The home comforts fund which was started at the beginning of the war had headquarters in am empty shop made quite comfortable by the compassionate people who started it as a refuge for the troops to read, write letters home, sing a song with tea and cocoa and home made delicacies from stored rations. We at the Kings Head were lucky and had a large piece of ground my father turned into an allotment growing all sorts of vegetables as they came into season, also ducks, chickens and four pigs so rationing, when it came in, did not bother us and we had plenty to spare for the less fortunate. My mother used to cure the sweets hams but the bacon had to be properly processed. We always had roast pork for those who liked it and plenty of pure lard. My mother [ Mary Walklate Cowles ] was a wonderful cook and she must have made thousands of cakes for the troops, one speciality was lemon cheese cakes.

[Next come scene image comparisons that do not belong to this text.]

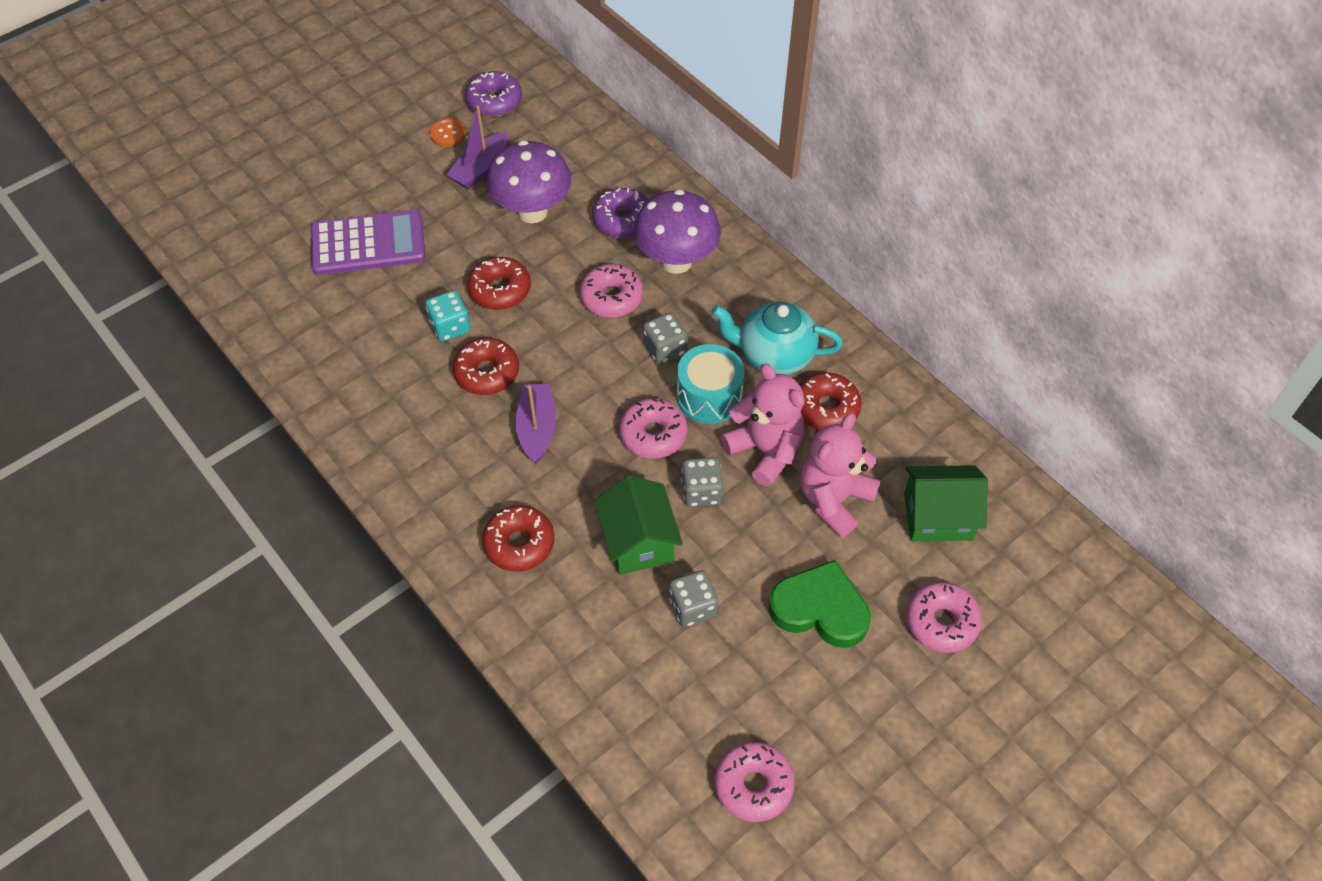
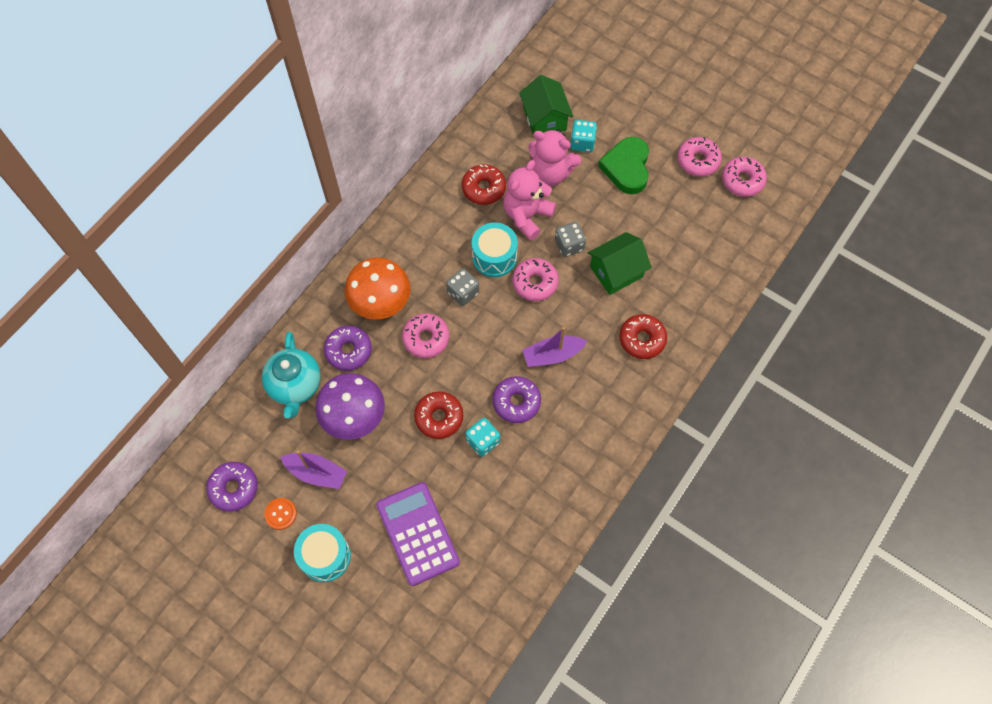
camera: 105 degrees left, 10 degrees up
(383, 162) = (325, 556): none -> turquoise drum
(487, 373) = (516, 402): red donut -> purple donut
(676, 261) = (381, 304): purple mushroom -> orange mushroom
(692, 607) = (650, 232): grey dice -> none
(774, 355) = (449, 226): turquoise teapot -> turquoise teapot (295, 386)
(881, 557) = (582, 143): none -> turquoise dice
(941, 622) = (613, 109): pink donut -> pink donut (698, 161)

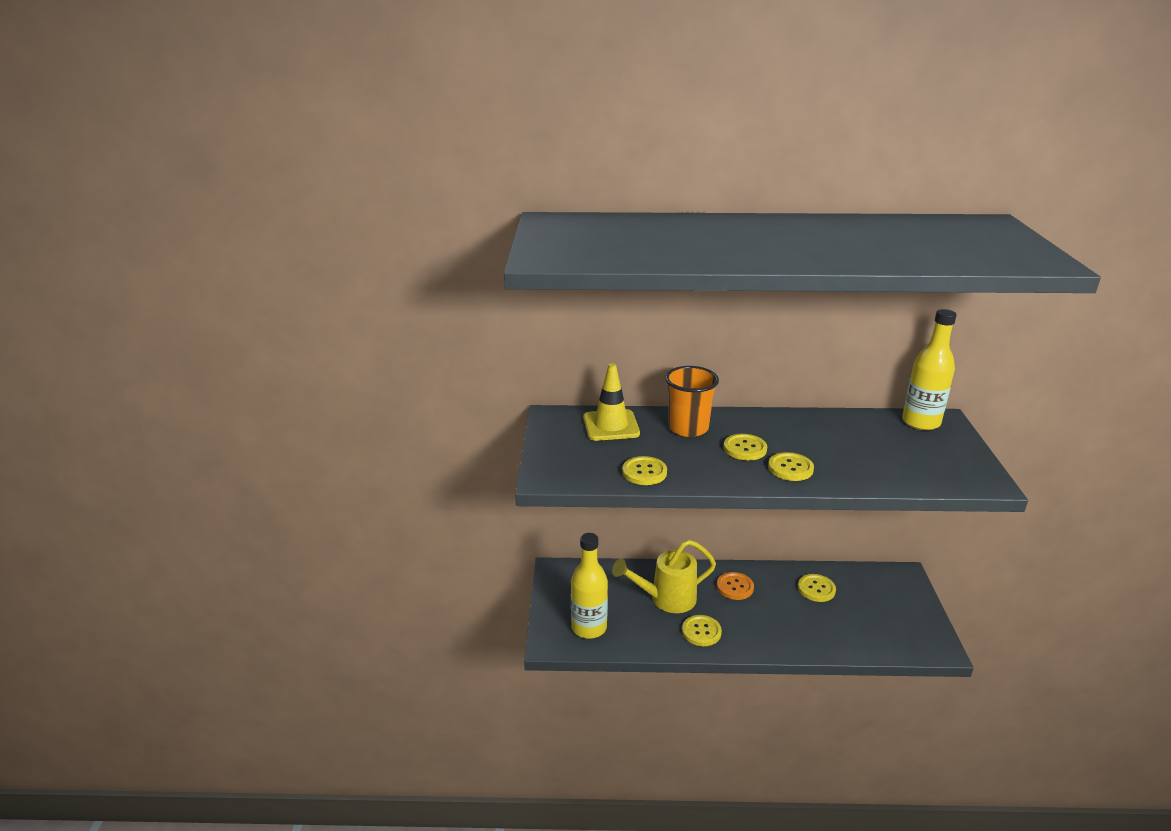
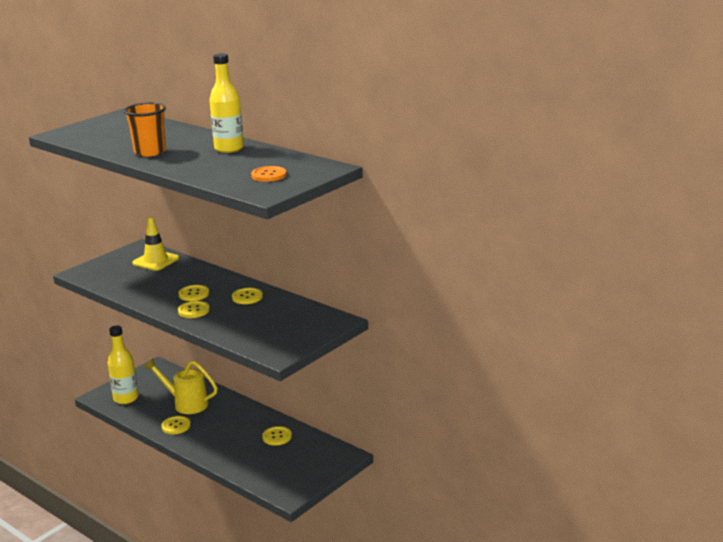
camera: 40 degrees right, 5 degrees down
(644, 472) = (123, 286): yellow button -> yellow button (247, 297)
(688, 428) = (189, 275): orange cup -> orange cup (150, 152)
(735, 587) = (233, 415): orange button -> orange button (269, 175)
(920, 422) = (321, 317): yellow bottle -> yellow bottle (229, 148)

During my time at Tollesbury the Duke and Duchess of Athlone visited Tollesbury. That was a special day. They took tea after arriving and departed just as quietly as that had come. Countess Chapelle entertained them, she was known as Madame in the village, quite an apt name. But under that aristocratic exterior she had quite a kind heart.

The locals endeared themselves to everybody with their forthright and carefree way of life. The Rev. W. Carter was the vicar of the lovely little church of St Marys which is well worth a visit. The font in the church is unique and is known as "The Swearing Font" bearing the words:
'Good people all I pray take care
That in this Church you do not swear as this man did'

The man was John Norman, in August 1718 came into the church swearing and talking out loud during divine service. He was given the alternatives of paying five pounds or being prosecuted. He paid five pounds and the money purchased the new font hence the name 'the Swearing Font'.

The church also possesses a few pages of the minor profits from the great bible of 1540 . These were strangely enough in a chimney at the Kings Head. The Rev. Carter was kindly, friendly, very hospitable and did every thing in his power to make the billeted troops remember with pleasure their forced stay at Tollesbury. He entered into every activity that would help them forget the monotony of war and being separated from their families. The church hall became the community centre and the frequent dances held there most enjoyable. The vicar was always M.C. The dances were of course the old fashioned variety and when it came to the Lancers the vicar would always request solemnly 'do not lift the ladies off their feet'. In spite of his request he seemed to be the instigator of this particular pastime which the ladies seemed to anticipate with delight. Socials, whist drives, consorts and very often an entertainment by the school children contributed to this hive of activity by the local residents.